Jessica Veatch, Violet’s mom, wrote a letter to county commissioners in October, telling them she would like to see something done to keep swimmers and fisherman distant from each other.

Veatch believed people spearfishing near Bathtub Beach might have attracted the shark that bit Violet closer to the shore.

“There is plenty of real estate where they can engage in these activities, without putting the public in danger,” Veatch said.

That letter grabbed the attention of Commissioner Ed Ciampi.

“My heart was breaking for her when I originally read her story in the newspaper and then read her email,” Ciampi said.

Shortly after, they met in person.

“She showed me some photographs of what happened to her daughter’s leg. I mean, it was shocking.
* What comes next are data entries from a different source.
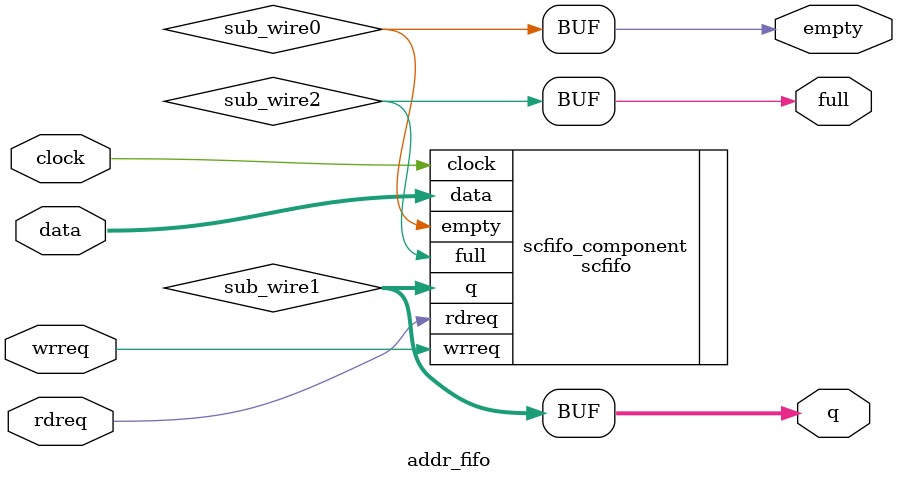
<source format=v>
`timescale 1 ps / 1 ps
module addr_fifo (
	clock,
	data,
	rdreq,
	wrreq,
	empty,
	full,
	q);

	parameter FIFOSIZE = 16, FIFOSIZEWIDTH = 4, FIFOWIDTH = 7;

	input	  clock;
	input	[FIFOWIDTH-1:0]  data;
	input	  rdreq;
	input	  wrreq;
	output	  empty;
	output	  full;
	output	[FIFOWIDTH-1:0]  q;

	wire  sub_wire0;
	wire [FIFOWIDTH-1:0] sub_wire1;
	wire  sub_wire2;
	wire  empty = sub_wire0;
	wire [FIFOWIDTH-1:0] q = sub_wire1[FIFOWIDTH-1:0];
	wire  full = sub_wire2;

	scfifo	scfifo_component (
				.rdreq (rdreq),
				.clock (clock),
				.wrreq (wrreq),
				.data (data),
				.empty (sub_wire0),
				.q (sub_wire1),
				.full (sub_wire2)
				// synopsys translate_off
				,
				.aclr (),
				.almost_empty (),
				.almost_full (),
				.sclr (),
				.usedw ()
				// synopsys translate_on
				);
	defparam
		scfifo_component.add_ram_output_register = "ON",
		scfifo_component.intended_device_family = "Stratix III",
		scfifo_component.lpm_numwords = FIFOSIZE,
		scfifo_component.lpm_showahead = "OFF",
		scfifo_component.lpm_type = "scfifo",
		scfifo_component.lpm_width = FIFOWIDTH,
		scfifo_component.lpm_widthu = FIFOSIZEWIDTH,
		scfifo_component.overflow_checking = "OFF",
		scfifo_component.underflow_checking = "OFF",
		scfifo_component.use_eab = "ON";


endmodule

</source>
I can close my eyes now and remember it.”

The next day, Ciampi said he went back to the county to talk about solutions.

Already, he said, the county had been working on enhancing an ordinance already in place regarding beach safety.

“We enhanced our rules before tragically that even happened to violet.”

Ciampi said that included expanding the distance fishermen must be from swimming areas to be 50 feet for fishermen using a line and hook, and 1,000 feet for shark fishing.

“Mixing the two next to each other, I think everyone can agree is not the best idea,” Ciampi said.

He also said there is talk of adding more signage to guarded beaches to better instruct beach-goers about what the colored flags mean and to clearly designate areas that are for swimmers.

Some fishermen do not think any rules need to change.

Robert Karis said he was the only spear fisherman the day Violet was bitten.

He says he was spear fishing from a legal distance and was never chumming.

“Life guards are very strict about that,” Karis said.

He also said that day he did not see many fish, and had stopped fishing shortly before Violet was bitten.

While he does not think the fishermen had anything to do with the attack, Veatch is not taking her chances.

Veatch also met with U.S Congressman Brian Mast to discuss safety options.

His office released the following statement:

Congressman Mast tries to meet with as many constituents as possible and this one especially grabbed his interest being a young girl who just recently had an extremity injury.  They spoke about the recovery process and the policy changes the family would like to see.  Congressman Mast looks forward to facilitating the conversation between the family and local elected officials, which is where any legislation on this topic would need to take place.